_Extracted data_:
************
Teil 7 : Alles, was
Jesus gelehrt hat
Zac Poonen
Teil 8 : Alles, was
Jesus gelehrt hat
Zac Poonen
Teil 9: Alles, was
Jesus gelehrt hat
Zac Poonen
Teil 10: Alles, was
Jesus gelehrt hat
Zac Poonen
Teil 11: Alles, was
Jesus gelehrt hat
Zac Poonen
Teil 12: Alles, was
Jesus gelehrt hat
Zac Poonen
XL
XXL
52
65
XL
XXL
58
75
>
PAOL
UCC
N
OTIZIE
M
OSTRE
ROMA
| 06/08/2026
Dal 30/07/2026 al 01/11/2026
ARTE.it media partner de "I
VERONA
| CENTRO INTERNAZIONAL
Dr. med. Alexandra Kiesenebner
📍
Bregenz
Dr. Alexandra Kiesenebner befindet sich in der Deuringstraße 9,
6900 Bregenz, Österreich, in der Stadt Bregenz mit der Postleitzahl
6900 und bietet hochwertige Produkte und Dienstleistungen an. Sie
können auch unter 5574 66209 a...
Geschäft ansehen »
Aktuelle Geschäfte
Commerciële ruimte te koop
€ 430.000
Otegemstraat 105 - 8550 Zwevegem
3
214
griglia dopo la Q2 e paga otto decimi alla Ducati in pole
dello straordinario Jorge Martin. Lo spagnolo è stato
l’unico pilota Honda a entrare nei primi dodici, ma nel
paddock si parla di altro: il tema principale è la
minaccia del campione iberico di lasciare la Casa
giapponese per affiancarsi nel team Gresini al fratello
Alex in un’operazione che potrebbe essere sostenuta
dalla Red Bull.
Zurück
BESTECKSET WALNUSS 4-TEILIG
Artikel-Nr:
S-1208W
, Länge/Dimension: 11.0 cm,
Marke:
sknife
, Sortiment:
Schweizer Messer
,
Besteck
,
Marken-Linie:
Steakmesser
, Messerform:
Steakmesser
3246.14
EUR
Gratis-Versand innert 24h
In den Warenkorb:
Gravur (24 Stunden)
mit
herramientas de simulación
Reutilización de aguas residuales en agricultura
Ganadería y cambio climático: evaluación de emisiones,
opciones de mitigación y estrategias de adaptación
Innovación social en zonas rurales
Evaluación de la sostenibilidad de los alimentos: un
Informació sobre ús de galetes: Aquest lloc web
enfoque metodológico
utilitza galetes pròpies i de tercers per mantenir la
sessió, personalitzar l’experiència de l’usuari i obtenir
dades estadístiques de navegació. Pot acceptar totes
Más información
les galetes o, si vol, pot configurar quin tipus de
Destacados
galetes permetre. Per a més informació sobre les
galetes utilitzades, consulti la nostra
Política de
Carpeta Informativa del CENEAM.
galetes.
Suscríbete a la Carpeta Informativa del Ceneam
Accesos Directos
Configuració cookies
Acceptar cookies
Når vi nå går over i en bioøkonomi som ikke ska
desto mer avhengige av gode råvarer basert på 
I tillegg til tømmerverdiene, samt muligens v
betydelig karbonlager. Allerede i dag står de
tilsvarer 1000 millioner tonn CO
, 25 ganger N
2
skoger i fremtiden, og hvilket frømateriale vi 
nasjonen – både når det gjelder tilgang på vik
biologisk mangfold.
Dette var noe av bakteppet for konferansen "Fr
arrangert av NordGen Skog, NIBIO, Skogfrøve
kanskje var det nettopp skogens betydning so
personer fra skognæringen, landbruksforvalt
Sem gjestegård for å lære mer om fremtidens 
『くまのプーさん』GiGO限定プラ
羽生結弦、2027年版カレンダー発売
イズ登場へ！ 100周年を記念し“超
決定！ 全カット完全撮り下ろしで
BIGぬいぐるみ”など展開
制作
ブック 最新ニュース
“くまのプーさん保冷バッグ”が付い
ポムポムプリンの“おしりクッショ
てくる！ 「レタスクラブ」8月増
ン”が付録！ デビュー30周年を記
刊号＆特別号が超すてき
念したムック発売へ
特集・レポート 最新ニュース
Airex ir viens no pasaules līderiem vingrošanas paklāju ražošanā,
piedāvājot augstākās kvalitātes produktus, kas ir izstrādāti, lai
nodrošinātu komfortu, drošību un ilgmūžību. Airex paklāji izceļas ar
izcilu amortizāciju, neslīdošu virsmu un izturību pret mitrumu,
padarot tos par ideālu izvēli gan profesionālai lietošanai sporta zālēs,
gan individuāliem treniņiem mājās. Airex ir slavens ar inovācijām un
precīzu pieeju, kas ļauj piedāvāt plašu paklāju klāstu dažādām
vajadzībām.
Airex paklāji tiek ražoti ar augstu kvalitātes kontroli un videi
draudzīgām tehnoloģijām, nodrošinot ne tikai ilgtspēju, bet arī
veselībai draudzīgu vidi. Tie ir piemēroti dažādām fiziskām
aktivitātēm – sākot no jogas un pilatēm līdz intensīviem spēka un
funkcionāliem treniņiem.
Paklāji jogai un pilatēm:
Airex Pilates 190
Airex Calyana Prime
************
_Exercise directions_:
Return every line from the entries above that contains the word "treniņiem".

_Answer to this exercise_:
gan individuāliem treniņiem mājās. Airex ir slavens ar inovācijām un
funkcionāliem treniņiem.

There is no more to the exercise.